About this time last year, I was a few months pregnant with Piper Jane. And I should tell y’all, I get so sick when I’m pregnant. Like nine-months-of-vomit sick. In the middle of all of the yuck, I remember writing a funny note to Babycakes #2 (now Piper Jane) about how I am lousy at making boy stuff, and how I’m better at sewing for girls. I promised a whole wardrobe of cute dresses to Baby #2 should she, in fact, be a SHE.
Fast forward to August when Little Miss Priss joined our family. This fluffy, ruffle-y goodness is what I had in mind.
To make a layers-of-white-and-cream dress for a baby girl in your life, you’ll need:
-eleven or twelve strips of 4″ tall fabric (I used silk and cotton)
-a large rectangle of jersey (your size will be determined by your ‘model’)
-a length of elastic, about the same length as your wearer’s waist measurement
-a sleeveless onesie in your wearer’s size
-ribbon for a belt (mine is a yard and a half of velvet ribbon)
-small circles of chiffon, silk and cotton for the belt ruffles
1. Measure your little ‘model’ from her sternum to below her knees. This will be the height of your jersey rectangle (which will be the base of the bottom of your dress). Measure the circumference of her waist/chest and double or triple (or somewhere in between), depending on how fluffy you want your dress to me (mine is doubled). This number will be the length of your jersey rectangle. Cut your jersey rectangle and sew together into a tube (you could also use the bottom of a white tshirt since that is already a tube of jersey). Rip long strips of silk and cotton (this gives the edges that gently tattered look). They should be about 4″ tall and longer than your tube of jersey. You’ll gather the top edge of each one, so they don’t have to be uniform in length, just longer than the jersey.
2. Starting at the bottom, start sewing on the strips of fabric one at a time. Alternate materials and colors (play with this beforehand to find an order that’s pleasing to the eye). Make sure the bottom of one ruffle/fabric strip entirely covers the top of the next.

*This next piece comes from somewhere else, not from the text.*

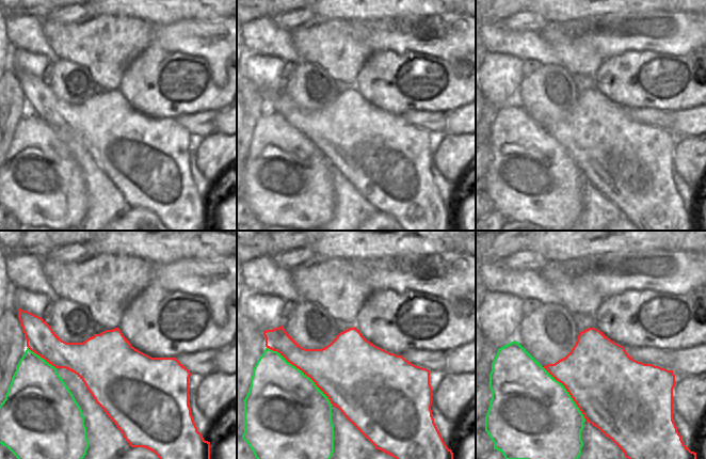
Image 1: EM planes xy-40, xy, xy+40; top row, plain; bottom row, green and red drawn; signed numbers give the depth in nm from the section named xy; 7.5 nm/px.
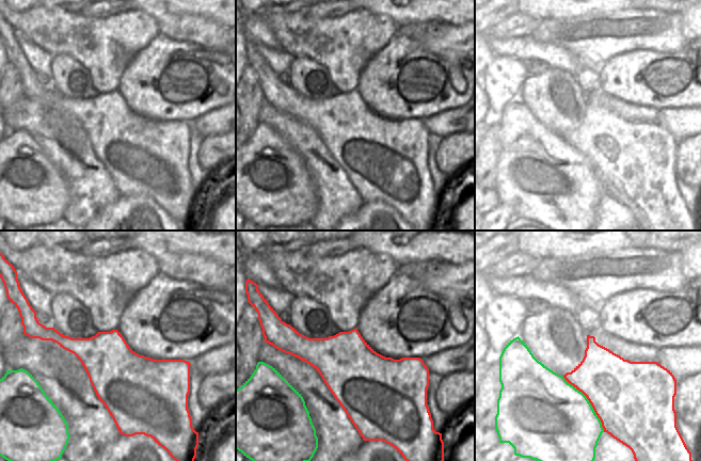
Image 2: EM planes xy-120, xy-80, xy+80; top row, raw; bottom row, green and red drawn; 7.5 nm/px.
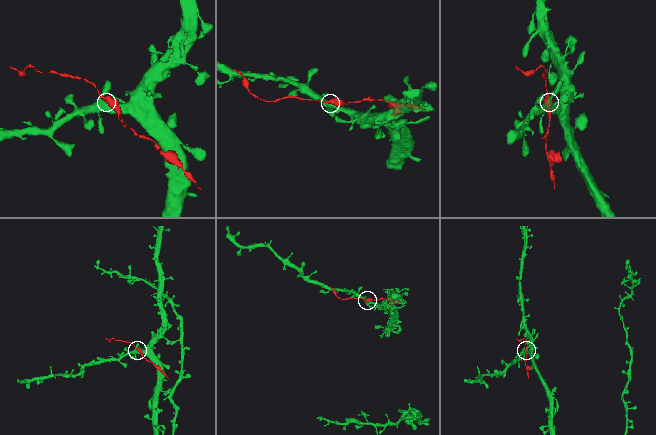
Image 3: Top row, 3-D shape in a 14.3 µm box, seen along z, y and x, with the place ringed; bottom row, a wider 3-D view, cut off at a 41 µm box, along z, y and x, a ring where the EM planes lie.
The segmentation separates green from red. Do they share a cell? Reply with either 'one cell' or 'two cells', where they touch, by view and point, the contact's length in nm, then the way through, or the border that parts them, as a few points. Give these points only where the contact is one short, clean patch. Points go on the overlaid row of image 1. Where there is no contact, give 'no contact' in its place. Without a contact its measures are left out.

3. When you have a ruffled tube of jersey, fold down the top and sew a ‘tunnel’ (this will be your elastic casing). I ended up having to then sew down the bottom of the top ruffle so that it wasn’t sticking straight out. Thread elastic into the casing (measure your little one first to see how much elastic you’ll need) and sew the two ends of elastic together to cinch the top of the tube (it should look like a ruffle-y skirt at this point).
4. In keeping with the ‘only jersey touching the skin’ rule, I used a sleeveless onesie for the bodice. First, I sewed a ‘ruffle’ (another fabric strip with tattered edges) along the top of the onesie, across the bottom of the neckline, alomg each armhole, with the tattered bottom edge dipping about an inch below the base of the armholes.
5. Then I made a long, thing strip of pleated jersey (pin in place as shown and then stitch down the middle). I pinned the strip around the collar, slightly overlapping the ‘ruffle’ from step 4 and sewed in place.
6. To attach the ruffled bottom to the now ruffled top, turn the skirt inside out. Slide the ruffled onesie into the tube/bottom until the top of the tube meets up with the fabric strip ruffle. Lift the ruffle and pin the top of the tube under the ruffle on the onesie. At this point, the inside out, upside down ruffled bottom should be pinned in place on the onesie.
7. Sew the two pieces together, being careful not to catch the ruffled bottom or the ruffle that’s sewn on the onesie in your line of stitching. You’re just attaching the bottom to the top.
8. Make a belt using the same ruffling method as I described in the tutorial for the winter wonderland headband. Tie in place below the spot where the top and the bottom meet (mine was along the top, sewn-down ruffle of the bottom piece).
9. Pair with a cute headband and you’re done.